Input for this task:
BEGIN
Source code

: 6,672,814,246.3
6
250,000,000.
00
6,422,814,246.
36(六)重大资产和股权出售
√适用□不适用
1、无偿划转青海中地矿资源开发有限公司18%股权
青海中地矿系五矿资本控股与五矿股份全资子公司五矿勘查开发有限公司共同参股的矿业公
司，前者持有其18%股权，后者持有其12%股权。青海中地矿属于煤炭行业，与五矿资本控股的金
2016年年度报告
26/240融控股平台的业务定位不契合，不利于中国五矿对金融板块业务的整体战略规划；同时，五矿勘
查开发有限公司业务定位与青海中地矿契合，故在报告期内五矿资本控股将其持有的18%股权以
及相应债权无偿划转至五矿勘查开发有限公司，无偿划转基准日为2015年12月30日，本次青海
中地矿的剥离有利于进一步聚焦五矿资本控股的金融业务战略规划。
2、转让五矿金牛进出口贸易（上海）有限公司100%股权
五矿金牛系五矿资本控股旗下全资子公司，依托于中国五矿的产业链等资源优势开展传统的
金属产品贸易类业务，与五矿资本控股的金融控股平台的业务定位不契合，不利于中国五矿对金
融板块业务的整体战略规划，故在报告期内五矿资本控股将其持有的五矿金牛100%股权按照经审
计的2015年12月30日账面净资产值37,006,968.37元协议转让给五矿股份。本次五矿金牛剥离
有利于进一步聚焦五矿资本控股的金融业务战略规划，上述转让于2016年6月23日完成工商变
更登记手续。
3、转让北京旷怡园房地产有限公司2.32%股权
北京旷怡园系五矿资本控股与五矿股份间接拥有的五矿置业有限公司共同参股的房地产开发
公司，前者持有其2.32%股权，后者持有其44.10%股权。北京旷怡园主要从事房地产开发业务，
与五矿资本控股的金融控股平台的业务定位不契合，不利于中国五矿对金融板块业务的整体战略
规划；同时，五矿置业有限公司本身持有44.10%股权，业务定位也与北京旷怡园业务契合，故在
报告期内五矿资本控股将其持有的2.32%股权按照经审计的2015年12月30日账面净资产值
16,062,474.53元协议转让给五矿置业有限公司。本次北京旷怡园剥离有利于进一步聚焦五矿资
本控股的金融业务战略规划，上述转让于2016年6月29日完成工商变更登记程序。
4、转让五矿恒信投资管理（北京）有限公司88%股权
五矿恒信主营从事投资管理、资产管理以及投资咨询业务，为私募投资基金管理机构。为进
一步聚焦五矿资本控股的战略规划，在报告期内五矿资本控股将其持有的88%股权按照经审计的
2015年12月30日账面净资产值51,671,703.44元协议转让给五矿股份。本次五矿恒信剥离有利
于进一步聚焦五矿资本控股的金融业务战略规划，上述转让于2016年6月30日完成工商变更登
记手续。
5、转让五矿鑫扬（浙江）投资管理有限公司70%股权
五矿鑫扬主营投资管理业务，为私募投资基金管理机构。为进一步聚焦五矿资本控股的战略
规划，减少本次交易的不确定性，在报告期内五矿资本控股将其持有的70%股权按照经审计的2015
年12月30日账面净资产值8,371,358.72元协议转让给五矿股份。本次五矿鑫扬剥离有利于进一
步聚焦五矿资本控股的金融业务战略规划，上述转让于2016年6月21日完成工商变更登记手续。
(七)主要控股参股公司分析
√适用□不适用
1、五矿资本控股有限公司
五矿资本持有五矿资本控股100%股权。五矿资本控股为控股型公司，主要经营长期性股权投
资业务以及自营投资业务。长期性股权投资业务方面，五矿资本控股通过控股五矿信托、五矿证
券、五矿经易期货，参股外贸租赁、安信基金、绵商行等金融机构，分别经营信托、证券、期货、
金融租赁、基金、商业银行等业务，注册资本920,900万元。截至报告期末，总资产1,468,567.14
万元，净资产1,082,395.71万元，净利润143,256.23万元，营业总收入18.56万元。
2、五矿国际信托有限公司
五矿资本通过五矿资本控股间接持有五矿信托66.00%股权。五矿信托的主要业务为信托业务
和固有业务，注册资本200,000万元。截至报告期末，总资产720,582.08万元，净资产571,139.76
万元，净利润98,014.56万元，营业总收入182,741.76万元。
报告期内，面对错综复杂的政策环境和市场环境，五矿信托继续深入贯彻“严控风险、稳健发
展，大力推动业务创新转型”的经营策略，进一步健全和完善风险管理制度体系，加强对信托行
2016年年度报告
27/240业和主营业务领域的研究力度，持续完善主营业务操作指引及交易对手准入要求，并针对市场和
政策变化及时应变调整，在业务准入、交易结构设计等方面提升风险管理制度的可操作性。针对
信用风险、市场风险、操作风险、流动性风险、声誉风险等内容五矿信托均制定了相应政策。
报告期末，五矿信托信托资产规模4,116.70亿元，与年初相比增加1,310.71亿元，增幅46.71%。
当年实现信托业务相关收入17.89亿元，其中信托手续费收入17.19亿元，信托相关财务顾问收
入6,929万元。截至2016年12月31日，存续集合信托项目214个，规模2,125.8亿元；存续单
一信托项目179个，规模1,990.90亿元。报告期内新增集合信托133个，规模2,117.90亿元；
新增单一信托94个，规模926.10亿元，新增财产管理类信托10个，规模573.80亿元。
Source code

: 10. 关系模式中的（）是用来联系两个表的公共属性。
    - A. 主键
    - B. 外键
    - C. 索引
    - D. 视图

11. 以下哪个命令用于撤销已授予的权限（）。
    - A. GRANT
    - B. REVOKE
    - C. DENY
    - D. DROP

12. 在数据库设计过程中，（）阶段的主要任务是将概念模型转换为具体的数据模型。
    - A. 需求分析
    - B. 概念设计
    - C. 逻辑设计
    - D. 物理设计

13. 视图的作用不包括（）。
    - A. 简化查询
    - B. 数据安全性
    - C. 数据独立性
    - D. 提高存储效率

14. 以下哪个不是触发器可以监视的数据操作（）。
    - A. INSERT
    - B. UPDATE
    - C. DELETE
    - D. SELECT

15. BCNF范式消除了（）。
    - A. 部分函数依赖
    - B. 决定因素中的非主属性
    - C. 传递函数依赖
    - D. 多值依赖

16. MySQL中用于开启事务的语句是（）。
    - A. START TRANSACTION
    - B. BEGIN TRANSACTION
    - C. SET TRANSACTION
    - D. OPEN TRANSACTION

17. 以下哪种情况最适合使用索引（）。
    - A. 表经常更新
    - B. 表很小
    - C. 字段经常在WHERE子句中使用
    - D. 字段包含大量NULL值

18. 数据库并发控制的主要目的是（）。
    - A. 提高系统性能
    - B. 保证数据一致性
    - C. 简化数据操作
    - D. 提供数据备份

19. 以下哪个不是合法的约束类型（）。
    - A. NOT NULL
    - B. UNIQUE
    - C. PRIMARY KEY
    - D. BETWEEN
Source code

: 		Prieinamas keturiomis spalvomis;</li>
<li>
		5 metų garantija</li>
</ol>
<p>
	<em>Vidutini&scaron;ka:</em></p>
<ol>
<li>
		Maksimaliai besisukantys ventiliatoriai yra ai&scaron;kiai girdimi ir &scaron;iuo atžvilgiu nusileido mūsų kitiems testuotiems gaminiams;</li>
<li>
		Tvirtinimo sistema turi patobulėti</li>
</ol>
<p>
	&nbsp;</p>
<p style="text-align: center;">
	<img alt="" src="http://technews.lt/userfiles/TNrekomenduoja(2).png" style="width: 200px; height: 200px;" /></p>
END
Task item: Copy out the data above, word for word.

Exercise response:
Source code

: 6,672,814,246.3
6
250,000,000.
00
6,422,814,246.
36(六)重大资产和股权出售
√适用□不适用
1、无偿划转青海中地矿资源开发有限公司18%股权
青海中地矿系五矿资本控股与五矿股份全资子公司五矿勘查开发有限公司共同参股的矿业公
司，前者持有其18%股权，后者持有其12%股权。青海中地矿属于煤炭行业，与五矿资本控股的金
2016年年度报告
26/240融控股平台的业务定位不契合，不利于中国五矿对金融板块业务的整体战略规划；同时，五矿勘
查开发有限公司业务定位与青海中地矿契合，故在报告期内五矿资本控股将其持有的18%股权以
及相应债权无偿划转至五矿勘查开发有限公司，无偿划转基准日为2015年12月30日，本次青海
中地矿的剥离有利于进一步聚焦五矿资本控股的金融业务战略规划。
2、转让五矿金牛进出口贸易（上海）有限公司100%股权
五矿金牛系五矿资本控股旗下全资子公司，依托于中国五矿的产业链等资源优势开展传统的
金属产品贸易类业务，与五矿资本控股的金融控股平台的业务定位不契合，不利于中国五矿对金
融板块业务的整体战略规划，故在报告期内五矿资本控股将其持有的五矿金牛100%股权按照经审
计的2015年12月30日账面净资产值37,006,968.37元协议转让给五矿股份。本次五矿金牛剥离
有利于进一步聚焦五矿资本控股的金融业务战略规划，上述转让于2016年6月23日完成工商变
更登记手续。
3、转让北京旷怡园房地产有限公司2.32%股权
北京旷怡园系五矿资本控股与五矿股份间接拥有的五矿置业有限公司共同参股的房地产开发
公司，前者持有其2.32%股权，后者持有其44.10%股权。北京旷怡园主要从事房地产开发业务，
与五矿资本控股的金融控股平台的业务定位不契合，不利于中国五矿对金融板块业务的整体战略
规划；同时，五矿置业有限公司本身持有44.10%股权，业务定位也与北京旷怡园业务契合，故在
报告期内五矿资本控股将其持有的2.32%股权按照经审计的2015年12月30日账面净资产值
16,062,474.53元协议转让给五矿置业有限公司。本次北京旷怡园剥离有利于进一步聚焦五矿资
本控股的金融业务战略规划，上述转让于2016年6月29日完成工商变更登记程序。
4、转让五矿恒信投资管理（北京）有限公司88%股权
五矿恒信主营从事投资管理、资产管理以及投资咨询业务，为私募投资基金管理机构。为进
一步聚焦五矿资本控股的战略规划，在报告期内五矿资本控股将其持有的88%股权按照经审计的
2015年12月30日账面净资产值51,671,703.44元协议转让给五矿股份。本次五矿恒信剥离有利
于进一步聚焦五矿资本控股的金融业务战略规划，上述转让于2016年6月30日完成工商变更登
记手续。
5、转让五矿鑫扬（浙江）投资管理有限公司70%股权
五矿鑫扬主营投资管理业务，为私募投资基金管理机构。为进一步聚焦五矿资本控股的战略
规划，减少本次交易的不确定性，在报告期内五矿资本控股将其持有的70%股权按照经审计的2015
年12月30日账面净资产值8,371,358.72元协议转让给五矿股份。本次五矿鑫扬剥离有利于进一
步聚焦五矿资本控股的金融业务战略规划，上述转让于2016年6月21日完成工商变更登记手续。
(七)主要控股参股公司分析
√适用□不适用
1、五矿资本控股有限公司
五矿资本持有五矿资本控股100%股权。五矿资本控股为控股型公司，主要经营长期性股权投
资业务以及自营投资业务。长期性股权投资业务方面，五矿资本控股通过控股五矿信托、五矿证
券、五矿经易期货，参股外贸租赁、安信基金、绵商行等金融机构，分别经营信托、证券、期货、
金融租赁、基金、商业银行等业务，注册资本920,900万元。截至报告期末，总资产1,468,567.14
万元，净资产1,082,395.71万元，净利润143,256.23万元，营业总收入18.56万元。
2、五矿国际信托有限公司
五矿资本通过五矿资本控股间接持有五矿信托66.00%股权。五矿信托的主要业务为信托业务
和固有业务，注册资本200,000万元。截至报告期末，总资产720,582.08万元，净资产571,139.76
万元，净利润98,014.56万元，营业总收入182,741.76万元。
报告期内，面对错综复杂的政策环境和市场环境，五矿信托继续深入贯彻“严控风险、稳健发
展，大力推动业务创新转型”的经营策略，进一步健全和完善风险管理制度体系，加强对信托行
2016年年度报告
27/240业和主营业务领域的研究力度，持续完善主营业务操作指引及交易对手准入要求，并针对市场和
政策变化及时应变调整，在业务准入、交易结构设计等方面提升风险管理制度的可操作性。针对
信用风险、市场风险、操作风险、流动性风险、声誉风险等内容五矿信托均制定了相应政策。
报告期末，五矿信托信托资产规模4,116.70亿元，与年初相比增加1,310.71亿元，增幅46.71%。
当年实现信托业务相关收入17.89亿元，其中信托手续费收入17.19亿元，信托相关财务顾问收
入6,929万元。截至2016年12月31日，存续集合信托项目214个，规模2,125.8亿元；存续单
一信托项目179个，规模1,990.90亿元。报告期内新增集合信托133个，规模2,117.90亿元；
新增单一信托94个，规模926.10亿元，新增财产管理类信托10个，规模573.80亿元。
Source code

: 10. 关系模式中的（）是用来联系两个表的公共属性。
    - A. 主键
    - B. 外键
    - C. 索引
    - D. 视图

11. 以下哪个命令用于撤销已授予的权限（）。
    - A. GRANT
    - B. REVOKE
    - C. DENY
    - D. DROP

12. 在数据库设计过程中，（）阶段的主要任务是将概念模型转换为具体的数据模型。
    - A. 需求分析
    - B. 概念设计
    - C. 逻辑设计
    - D. 物理设计

13. 视图的作用不包括（）。
    - A. 简化查询
    - B. 数据安全性
    - C. 数据独立性
    - D. 提高存储效率

14. 以下哪个不是触发器可以监视的数据操作（）。
    - A. INSERT
    - B. UPDATE
    - C. DELETE
    - D. SELECT

15. BCNF范式消除了（）。
    - A. 部分函数依赖
    - B. 决定因素中的非主属性
    - C. 传递函数依赖
    - D. 多值依赖

16. MySQL中用于开启事务的语句是（）。
    - A. START TRANSACTION
    - B. BEGIN TRANSACTION
    - C. SET TRANSACTION
    - D. OPEN TRANSACTION

17. 以下哪种情况最适合使用索引（）。
    - A. 表经常更新
    - B. 表很小
    - C. 字段经常在WHERE子句中使用
    - D. 字段包含大量NULL值

18. 数据库并发控制的主要目的是（）。
    - A. 提高系统性能
    - B. 保证数据一致性
    - C. 简化数据操作
    - D. 提供数据备份

19. 以下哪个不是合法的约束类型（）。
    - A. NOT NULL
    - B. UNIQUE
    - C. PRIMARY KEY
    - D. BETWEEN
Source code

: 		Prieinamas keturiomis spalvomis;</li>
<li>
		5 metų garantija</li>
</ol>
<p>
	<em>Vidutini&scaron;ka:</em></p>
<ol>
<li>
		Maksimaliai besisukantys ventiliatoriai yra ai&scaron;kiai girdimi ir &scaron;iuo atžvilgiu nusileido mūsų kitiems testuotiems gaminiams;</li>
<li>
		Tvirtinimo sistema turi patobulėti</li>
</ol>
<p>
	&nbsp;</p>
<p style="text-align: center;">
	<img alt="" src="http://technews.lt/userfiles/TNrekomenduoja(2).png" style="width: 200px; height: 200px;" /></p>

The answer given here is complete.